Madam Djaba appealed to the chiefs and queen mothers of the area to assist government to fight child marriage, child trafficking and child labour, which are issues affecting the secured future of the younger generation.

She said government was committed towards promoting child rights to ensure that the future leaders have access to quality education and welfare.

The minister further advocated for the enhancing of the capacity of the rural farmers to produce to meet the demand of the market and also for the school feeding programme.

According to the Demographic and Health Survey (DHS) of 2014 conducted by the Ghana Statistical Service (GSS) which provides the current statistics in early (child) marriage, one out of five girls are married before their 18th birthday in Ghana.

The chiefs and queen mothers of the Northern Region pledged their support and commitment to help end child marriage and labour which is jeopardising the future of the younger generation.

According to them, the high poverty and illiteracy in the region is due to the inability to educate the younger ones to take after the older ones affecting the economics of the region.

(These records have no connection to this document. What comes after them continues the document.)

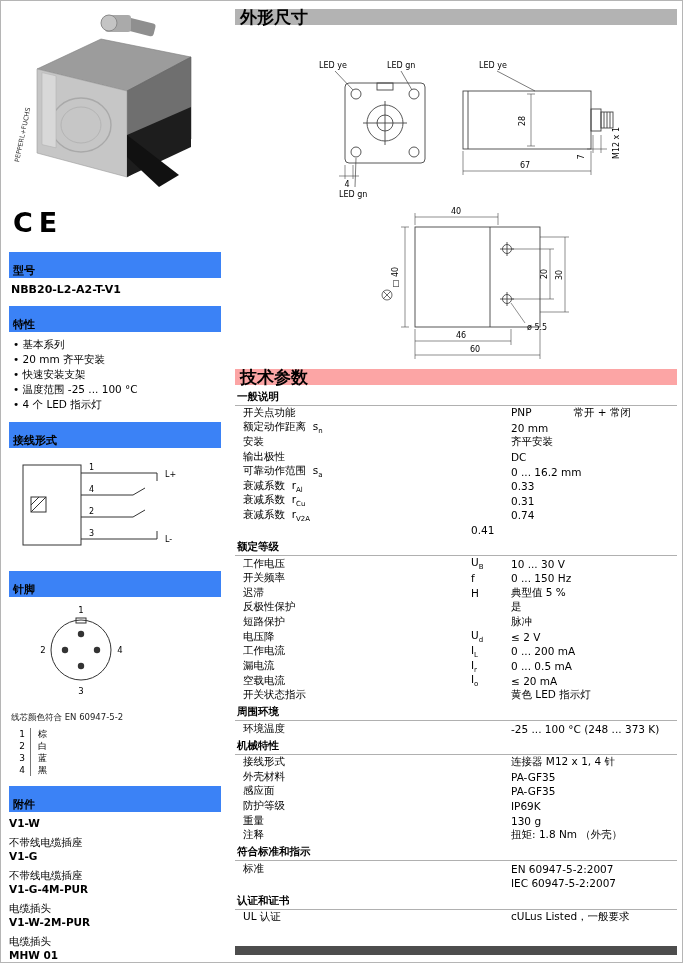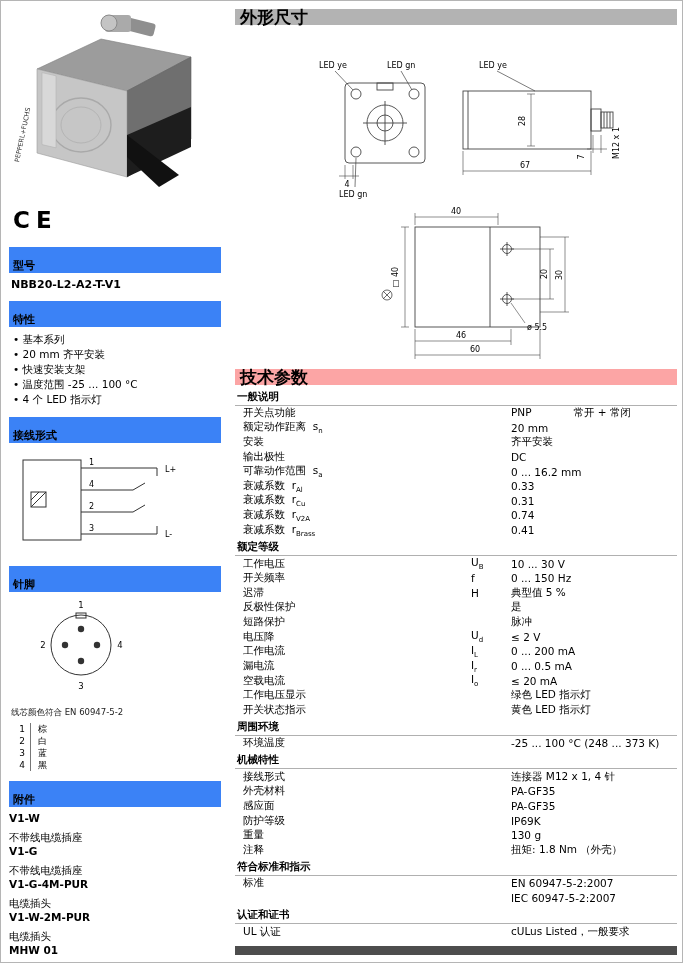--- a/index.html
+++ b/index.html
@@ -11,7 +11,7 @@
   
   .left-col { width:226px; padding:6px 6px 6px 8px; flex:0 0 auto; }
   .photo { width:206px; height:188px; position:relative; }
-  .ce { font-size:23px; font-weight:600; letter-spacing:6px; margin:12px 0 2px 4px; }
+  .ce { font-size:27px; font-weight:600; letter-spacing:6px; margin:12px 0 2px 4px; }
   .hbar { background:#3b82f6; font-size:11px; font-weight:bold; padding:12px 4px 1px 4px;
           margin:10px 0 5px 0; line-height:13px; }
   .hbar.first { margin-top:14px; }

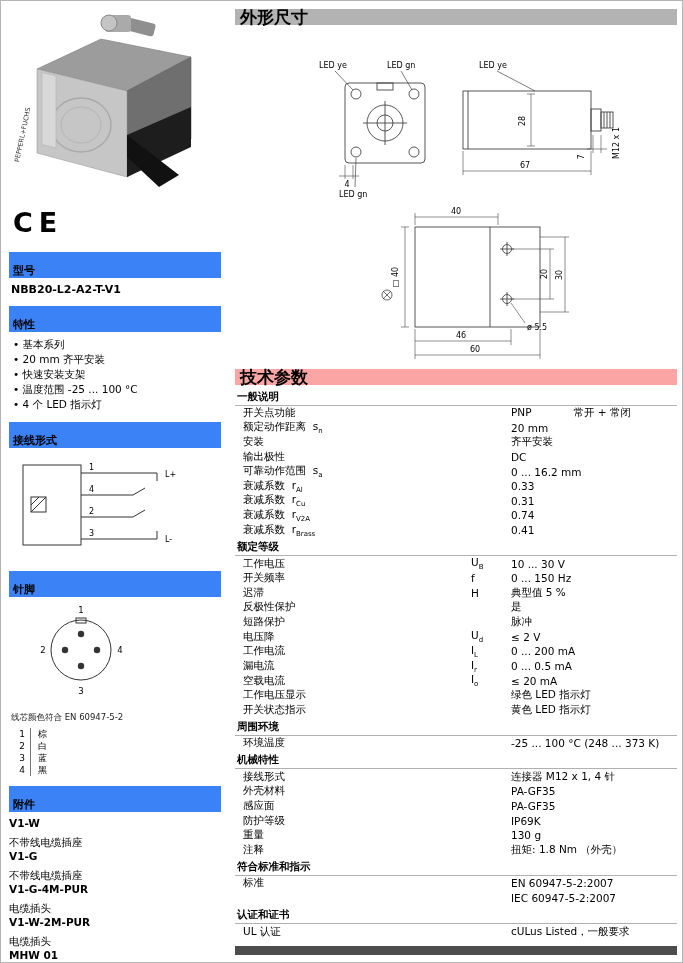--- a/index.html
+++ b/index.html
@@ -355,7 +355,6 @@
           <div class="tval"><span>0.74</span></div>
         </div>
         <div class="trow">
-          <div class="tlab">衰减系数<span>&nbsp;&nbsp;r<sub>Brass</sub></span></div>
           <div class="tsym"></div>
           <div class="tval"><span>0.41</span></div>
         </div>

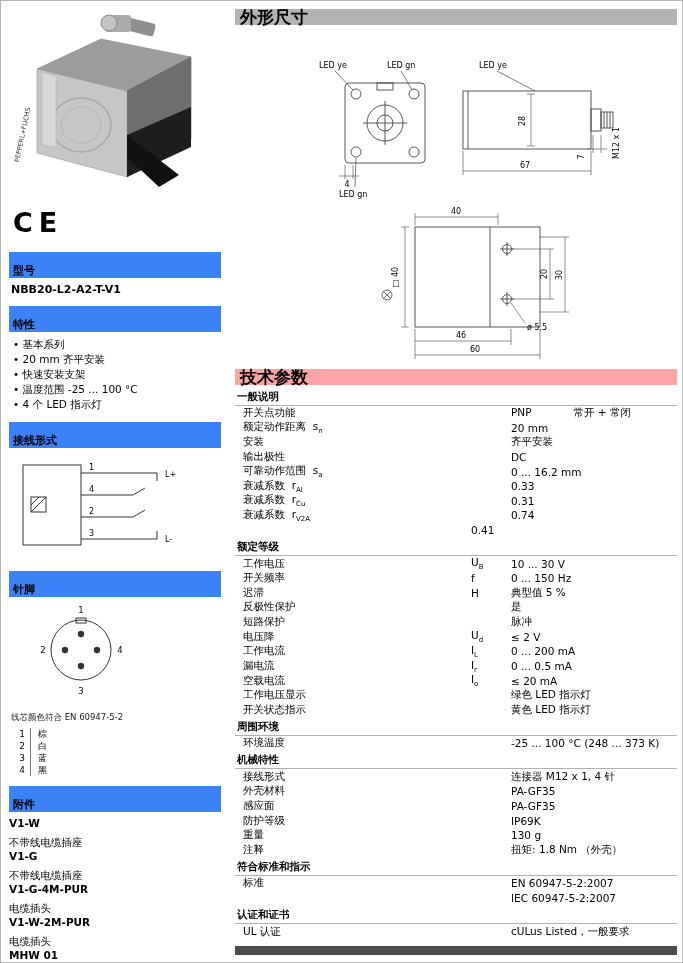--- a/index.html
+++ b/index.html
@@ -405,11 +405,6 @@
           <div class="tval"><span>≤ 20 mA</span></div>
         </div>
         <div class="trow">
-          <div class="tlab">工作电压显示</div>
-          <div class="tsym"></div>
-          <div class="tval"><span>绿色 LED 指示灯</span></div>
-        </div>
-        <div class="trow">
           <div class="tlab">开关状态指示</div>
           <div class="tsym"></div>
           <div class="tval"><span>黄色 LED 指示灯</span></div>

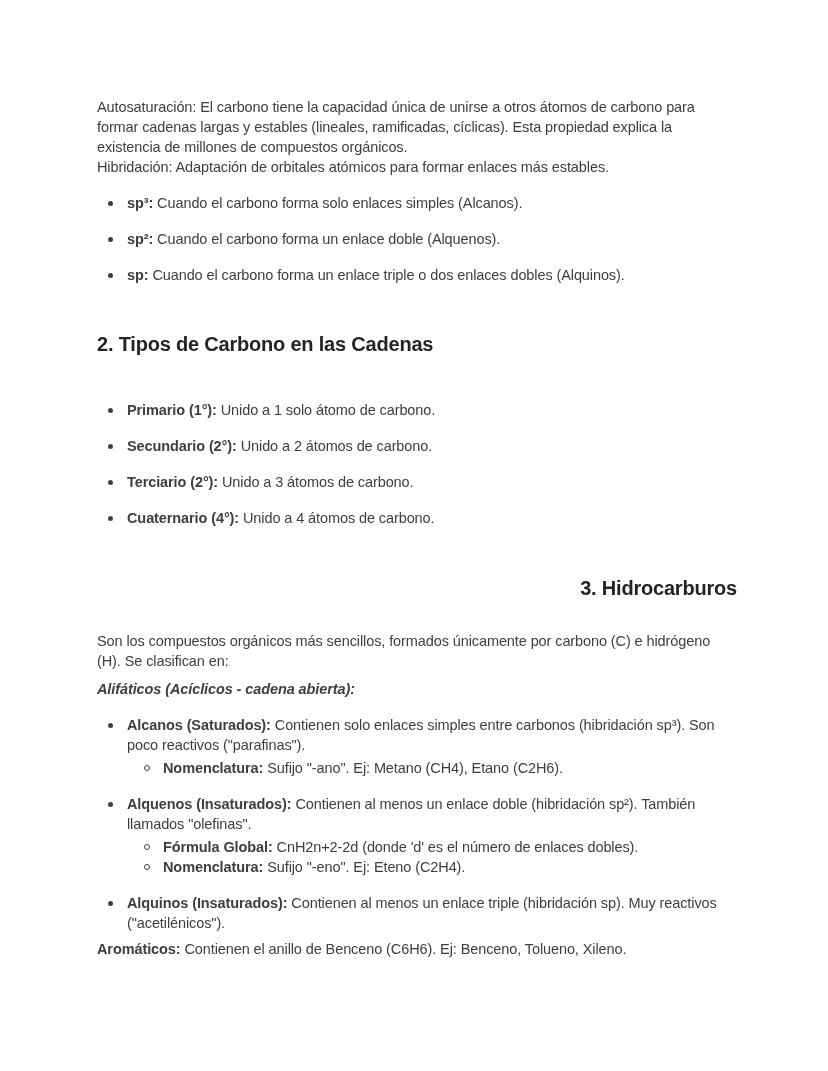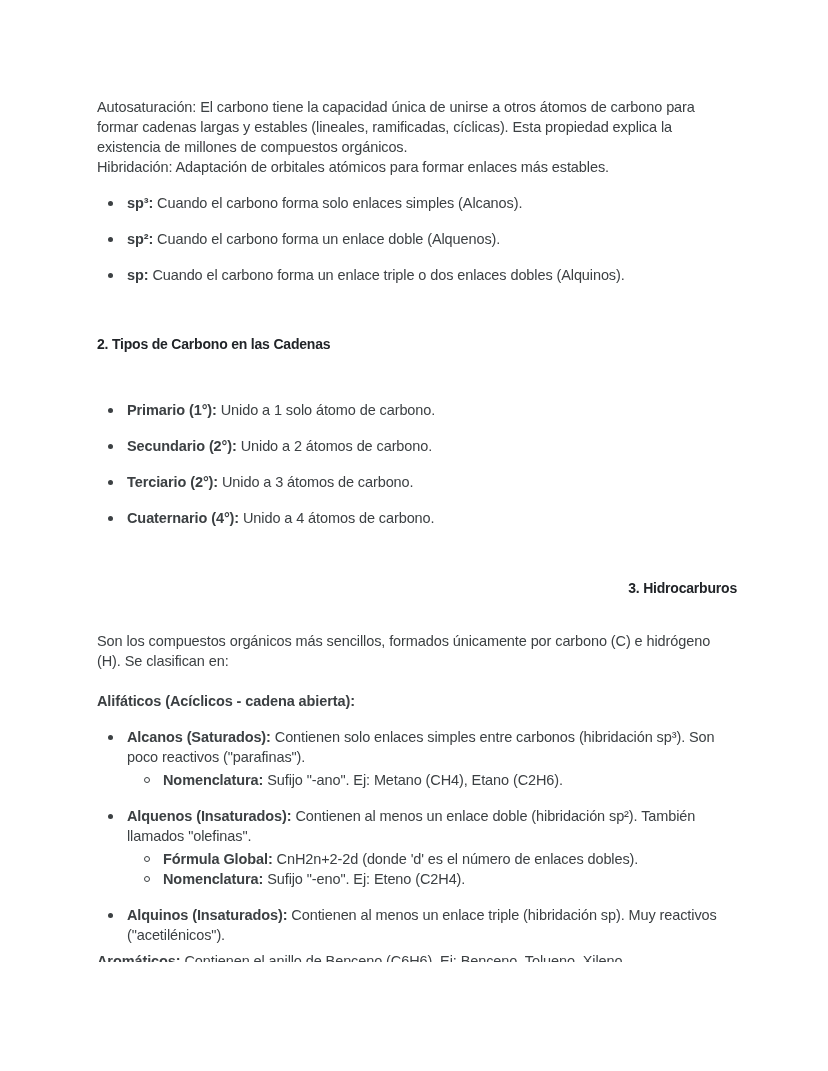--- a/index.html
+++ b/index.html
@@ -29,7 +29,7 @@
   strong { font-weight: 700; }
   h2 {
     margin: 0;
-    font-size: 14px;
+    font-size: 20px;
     line-height: 26px;
     font-weight: 700;
     letter-spacing: -0.2px;

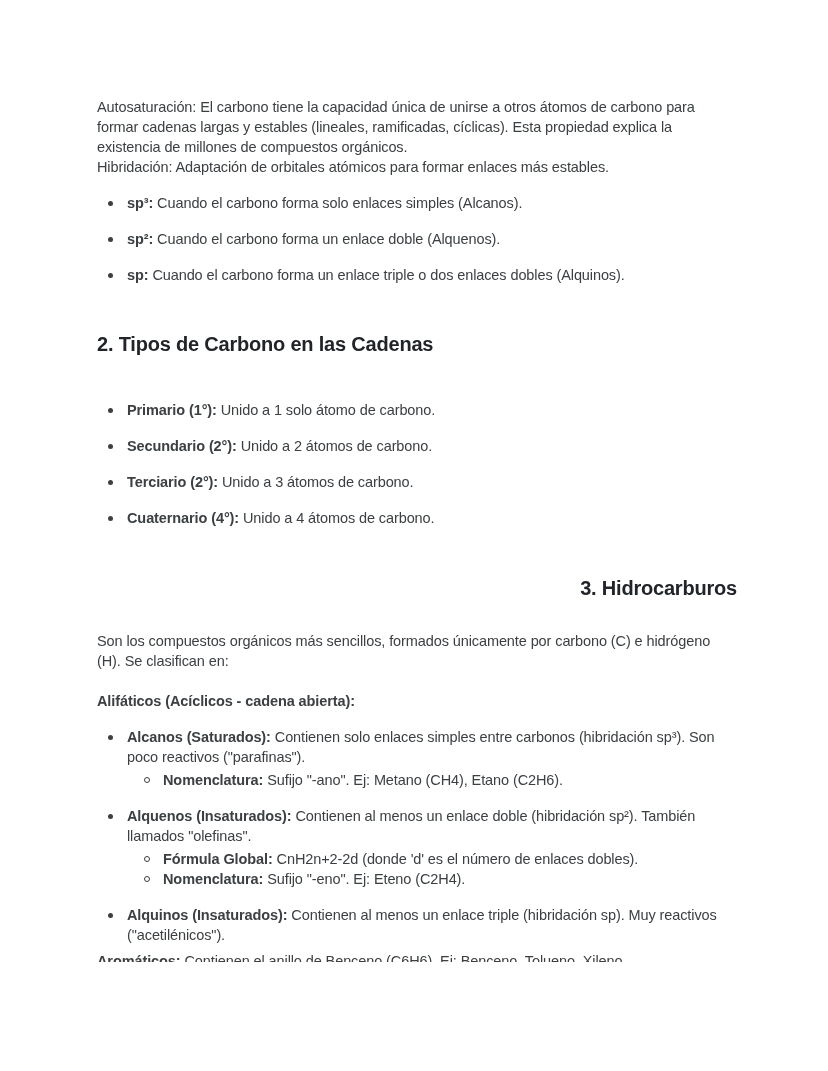--- a/index.html
+++ b/index.html
@@ -75,7 +75,7 @@
   #list-carbon-types { margin-top: 43px; }
   #h-section3        { margin-top: 47px; text-align: right; }
   #p-section3-intro  { margin-top: 30px; }
-  #p-alifaticos      { margin-top: 20px; font-weight: 700; }
+  #p-alifaticos      { margin-top: 8px; font-weight: 700; font-style: italic; }
   #list-families     { margin-top: 7px; }
   #p-aromaticos      { margin-top: 6px; }
 </style>

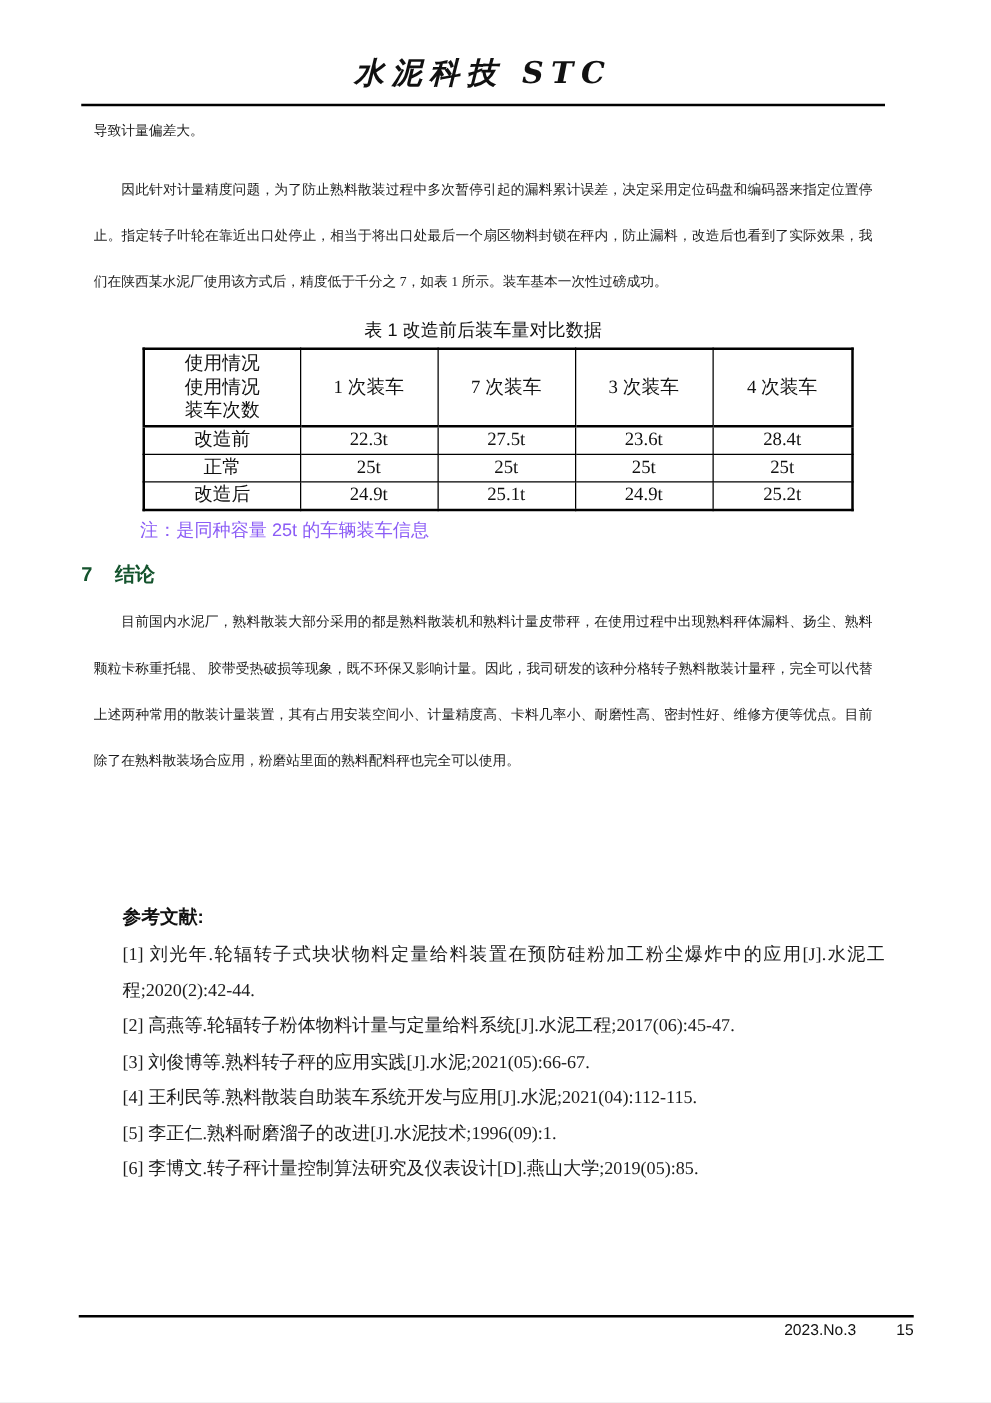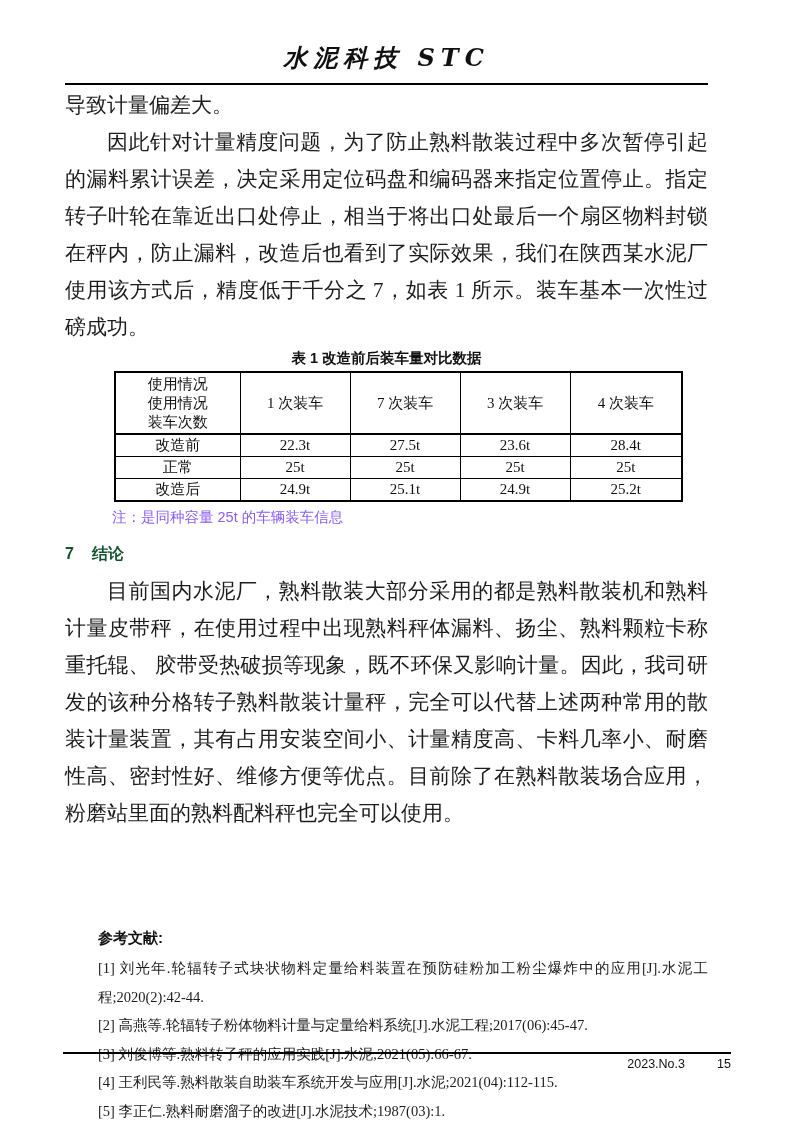--- a/index.html
+++ b/index.html
@@ -30,10 +30,10 @@
 
   
   .body-para {
-    font-size:21px;
+    font-size:11px;
     line-height:37px;
     text-align:justify;
-    margin:0;
+    margin:10px;
   }
   .first-para { margin-top:2px; }
   .indent { text-indent:2em; }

This, they argued, was driving the youth away from the communities to the urban areas to search of non-existing job which ends most young girls into teenage pregnancy and also contracting various illnesses affecting their lives.

Tong-Lana Yakubu Andani I of the Dagbon Traditional Council Karaga, who led the crusade to pledge commitment, stressed that educating the young girls especially reduce the high migration of the girls to the south to search for greener pasture that do not exist.